### Goal of the exercise
Transcribe the listing word for word. Begin at its first line and end with the line containing "Combination Courses".

### Supplied entries
++++++++

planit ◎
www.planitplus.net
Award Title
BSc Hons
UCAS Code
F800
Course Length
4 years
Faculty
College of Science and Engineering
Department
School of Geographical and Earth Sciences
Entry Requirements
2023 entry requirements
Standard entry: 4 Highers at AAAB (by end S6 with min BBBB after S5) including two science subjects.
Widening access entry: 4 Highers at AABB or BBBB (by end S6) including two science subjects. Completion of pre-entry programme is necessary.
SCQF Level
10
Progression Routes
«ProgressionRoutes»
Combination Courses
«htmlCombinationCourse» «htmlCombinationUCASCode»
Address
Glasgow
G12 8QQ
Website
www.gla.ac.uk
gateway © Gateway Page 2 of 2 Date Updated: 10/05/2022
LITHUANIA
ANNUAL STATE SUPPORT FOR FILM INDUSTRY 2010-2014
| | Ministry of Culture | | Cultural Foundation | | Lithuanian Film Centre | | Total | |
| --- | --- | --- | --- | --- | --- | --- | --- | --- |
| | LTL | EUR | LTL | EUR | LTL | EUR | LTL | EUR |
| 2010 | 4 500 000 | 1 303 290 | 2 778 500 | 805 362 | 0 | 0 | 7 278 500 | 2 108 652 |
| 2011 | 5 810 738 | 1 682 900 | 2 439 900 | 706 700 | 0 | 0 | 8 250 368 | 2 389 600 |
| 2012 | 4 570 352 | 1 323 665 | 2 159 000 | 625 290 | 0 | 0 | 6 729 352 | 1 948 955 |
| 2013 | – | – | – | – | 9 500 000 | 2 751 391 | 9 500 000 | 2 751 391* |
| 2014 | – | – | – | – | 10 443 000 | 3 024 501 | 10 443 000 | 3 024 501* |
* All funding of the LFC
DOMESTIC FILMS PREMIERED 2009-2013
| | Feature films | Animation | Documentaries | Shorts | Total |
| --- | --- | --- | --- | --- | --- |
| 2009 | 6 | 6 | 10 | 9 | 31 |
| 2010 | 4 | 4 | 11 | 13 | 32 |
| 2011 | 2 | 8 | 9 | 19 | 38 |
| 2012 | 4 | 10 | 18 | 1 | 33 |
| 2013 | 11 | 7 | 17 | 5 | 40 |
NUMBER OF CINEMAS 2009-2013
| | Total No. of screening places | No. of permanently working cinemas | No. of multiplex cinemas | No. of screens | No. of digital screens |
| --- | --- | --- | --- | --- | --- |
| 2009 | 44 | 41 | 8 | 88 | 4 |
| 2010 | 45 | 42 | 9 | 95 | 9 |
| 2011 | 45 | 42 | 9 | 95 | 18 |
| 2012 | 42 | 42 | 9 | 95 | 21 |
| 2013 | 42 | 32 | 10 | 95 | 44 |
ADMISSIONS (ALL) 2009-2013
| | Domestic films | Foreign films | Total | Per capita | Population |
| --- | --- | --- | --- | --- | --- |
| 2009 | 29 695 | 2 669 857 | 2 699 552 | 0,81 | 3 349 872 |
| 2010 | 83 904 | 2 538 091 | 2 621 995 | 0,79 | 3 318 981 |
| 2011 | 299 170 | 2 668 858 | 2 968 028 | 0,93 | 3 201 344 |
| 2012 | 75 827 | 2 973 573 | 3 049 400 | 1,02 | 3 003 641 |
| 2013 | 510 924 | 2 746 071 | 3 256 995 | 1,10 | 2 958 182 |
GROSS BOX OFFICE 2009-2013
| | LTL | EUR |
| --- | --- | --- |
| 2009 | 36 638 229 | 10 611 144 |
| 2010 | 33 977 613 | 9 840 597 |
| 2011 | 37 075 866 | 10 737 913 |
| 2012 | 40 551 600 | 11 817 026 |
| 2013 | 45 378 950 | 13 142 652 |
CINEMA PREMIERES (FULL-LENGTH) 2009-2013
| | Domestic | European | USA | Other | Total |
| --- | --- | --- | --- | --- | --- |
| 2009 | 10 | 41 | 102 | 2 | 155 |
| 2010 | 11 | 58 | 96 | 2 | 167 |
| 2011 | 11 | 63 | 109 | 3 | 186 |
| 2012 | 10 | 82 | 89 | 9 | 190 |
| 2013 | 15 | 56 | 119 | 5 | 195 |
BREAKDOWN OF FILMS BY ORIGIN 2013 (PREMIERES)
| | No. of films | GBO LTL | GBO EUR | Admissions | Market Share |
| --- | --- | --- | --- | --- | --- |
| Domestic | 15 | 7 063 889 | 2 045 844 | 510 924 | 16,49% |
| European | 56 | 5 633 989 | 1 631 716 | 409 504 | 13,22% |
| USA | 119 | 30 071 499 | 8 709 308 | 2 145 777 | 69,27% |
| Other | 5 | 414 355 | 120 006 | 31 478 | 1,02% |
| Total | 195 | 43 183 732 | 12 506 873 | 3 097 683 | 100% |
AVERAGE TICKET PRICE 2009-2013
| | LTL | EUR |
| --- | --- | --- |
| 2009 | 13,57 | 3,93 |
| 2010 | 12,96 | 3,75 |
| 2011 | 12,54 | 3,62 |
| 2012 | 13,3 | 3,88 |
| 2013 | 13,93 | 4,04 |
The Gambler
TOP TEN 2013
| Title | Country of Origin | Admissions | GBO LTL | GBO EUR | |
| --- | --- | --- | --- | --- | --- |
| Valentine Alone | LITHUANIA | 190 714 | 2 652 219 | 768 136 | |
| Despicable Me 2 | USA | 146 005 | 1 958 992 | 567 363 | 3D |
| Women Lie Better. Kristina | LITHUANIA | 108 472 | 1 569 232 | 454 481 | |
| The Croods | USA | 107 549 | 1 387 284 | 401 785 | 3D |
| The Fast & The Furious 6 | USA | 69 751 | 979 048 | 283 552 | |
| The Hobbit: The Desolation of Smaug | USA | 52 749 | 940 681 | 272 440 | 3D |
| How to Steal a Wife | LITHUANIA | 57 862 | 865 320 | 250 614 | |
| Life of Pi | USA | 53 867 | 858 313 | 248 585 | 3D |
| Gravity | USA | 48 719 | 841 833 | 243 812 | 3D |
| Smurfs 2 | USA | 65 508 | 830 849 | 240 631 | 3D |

++++++++

### Exercise solution
planit ◎
www.planitplus.net
Award Title
BSc Hons
UCAS Code
F800
Course Length
4 years
Faculty
College of Science and Engineering
Department
School of Geographical and Earth Sciences
Entry Requirements
2023 entry requirements
Standard entry: 4 Highers at AAAB (by end S6 with min BBBB after S5) including two science subjects.
Widening access entry: 4 Highers at AABB or BBBB (by end S6) including two science subjects. Completion of pre-entry programme is necessary.
SCQF Level
10
Progression Routes
«ProgressionRoutes»
Combination Courses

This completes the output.